“Run for the storm cellars!”
This was Anne Lucas’ first line on stage, when she played a little girl in a performance of “The Wizard of Oz.” Ever since that first role at 5 years old, Lucas has been enamored with the performing arts.
Lucas’ career has taken her on stage, behind the curtain and across the globe. Her education took her to the Webber Douglas Academy of Dramatic Arts and the Royal College of Music in London. When she returned to the States, she worked as an actress in Cincinnati before moving to Boston to get an Master’s in Fine Arts in Directing and Theater Education.
“And then, I was broke,” Lucas says. After getting her master’s, she stayed in Boston, directing at Newton South High School and at Bentley University. “Bentley had never had any arts at all at that point. They asked me to be the first person to ever come in and direct plays at Bentley.”
But she was pulled away from the Massachusetts theater scene to the bright lights of New York City. “My younger sister called me and said, ‘You said some day we’d go to New York and be actresses together and I have to go now!’” Lucas left her teaching job behind to work in New York City from 1979 to 1989, where she had a prolific acting, directing and music career.
It was in New York City where she met her husband. However, when it came to raising a family, Lucas knew that she did not want to raise her children in the city. Weekend trips to the Boston area to find a house led her to her current home in Marblehead. “It’s a neighborhood that’s very quiet. … It was a beautiful place to raise my children.”
Leaving New York did not mean leaving behind her career in theater. She worked as an adjunct professor at Salem State University for 10 years, wrote a performance for the House of Seven Gables in 2001 that ran for 20 years, and directed at Marblehead Little Theatre.
Lucas has also written 30 plays — from 10-minute performances to musicals. Among them is her first full-length play, “From Silence,” which follows a Holocaust survivor as she decides to tell her story.
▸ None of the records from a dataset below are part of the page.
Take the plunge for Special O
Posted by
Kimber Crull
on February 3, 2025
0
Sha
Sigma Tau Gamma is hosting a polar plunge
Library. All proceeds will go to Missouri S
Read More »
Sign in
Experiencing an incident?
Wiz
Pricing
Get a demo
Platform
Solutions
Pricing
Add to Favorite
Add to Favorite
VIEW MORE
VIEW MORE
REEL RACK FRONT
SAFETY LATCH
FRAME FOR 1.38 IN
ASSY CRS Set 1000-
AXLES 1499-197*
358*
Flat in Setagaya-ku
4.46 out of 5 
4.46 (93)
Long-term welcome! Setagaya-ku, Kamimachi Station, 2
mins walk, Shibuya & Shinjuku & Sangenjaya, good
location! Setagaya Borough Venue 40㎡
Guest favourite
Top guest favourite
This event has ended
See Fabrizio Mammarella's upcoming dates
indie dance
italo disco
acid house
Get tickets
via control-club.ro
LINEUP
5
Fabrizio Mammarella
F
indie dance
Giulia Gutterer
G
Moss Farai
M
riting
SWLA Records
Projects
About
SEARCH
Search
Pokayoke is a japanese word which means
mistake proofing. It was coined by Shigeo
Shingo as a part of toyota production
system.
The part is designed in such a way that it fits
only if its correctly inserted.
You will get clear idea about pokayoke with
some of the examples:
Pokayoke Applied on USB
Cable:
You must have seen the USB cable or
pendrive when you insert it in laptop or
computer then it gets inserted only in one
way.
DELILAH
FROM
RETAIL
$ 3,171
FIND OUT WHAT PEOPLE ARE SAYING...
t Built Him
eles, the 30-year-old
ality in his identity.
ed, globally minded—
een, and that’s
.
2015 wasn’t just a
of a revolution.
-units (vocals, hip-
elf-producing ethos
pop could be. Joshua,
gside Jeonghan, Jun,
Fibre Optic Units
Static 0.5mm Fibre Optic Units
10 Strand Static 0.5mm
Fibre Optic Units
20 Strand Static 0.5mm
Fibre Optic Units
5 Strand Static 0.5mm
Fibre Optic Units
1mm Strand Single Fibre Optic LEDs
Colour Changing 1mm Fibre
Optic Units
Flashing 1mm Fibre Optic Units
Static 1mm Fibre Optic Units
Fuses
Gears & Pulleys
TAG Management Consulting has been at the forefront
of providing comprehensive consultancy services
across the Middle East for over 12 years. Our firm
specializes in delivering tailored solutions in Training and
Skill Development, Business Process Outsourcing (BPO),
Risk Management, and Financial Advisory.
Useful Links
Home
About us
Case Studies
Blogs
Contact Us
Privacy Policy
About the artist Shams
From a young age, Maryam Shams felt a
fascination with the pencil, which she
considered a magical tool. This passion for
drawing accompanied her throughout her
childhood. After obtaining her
Her second full-length play, “Recovery,” focuses on three mothers and their daughters as they navigate addiction. “Recovery” was translated into Greek and performed at Teatro Non Verba in Greece.
“Party?” is her newest play, which she describes as “a very funny evening that talks about marriage. What does it mean? What does it mean to people in their 80s, what does it mean to people in their 50s and 60s, what does it mean to kids who are considering marriage now?” “Party?” will run at Marblehead Little Theatre from Jan. 20 through Jan. 29.
Having had her plays performed around the world and been part of countless performances, Lucas has unique insights into what makes theater special. She says, “I love the relationship between the audience and the piece of artwork. … It is collaborative, the set designer has his idea, the lighting crew has their ideas, the costume person has their ideas.”
She says playwriting is particularly interesting because of how casts and crews interpret her work. “Theater is really difficult, and if you come to playwriting from a regular writing background, it can be very very frustrating because the actors are going to interpret your words maybe in ways you did not intend. The director — it is in their hands once it gets to them. They could do your play where everybody is naked on Mars — which is not your idea at all!”
She continued, “[If] you think everybody is going to do what I wrote — get a different career, because that’s not what’s going to happen. You have to be flexible and happy to collaborate.”
After such a full career both on and off the stage, theater is not just a job for Lucas. It is a part of her. “I don’t think there ever is any me outside of theater.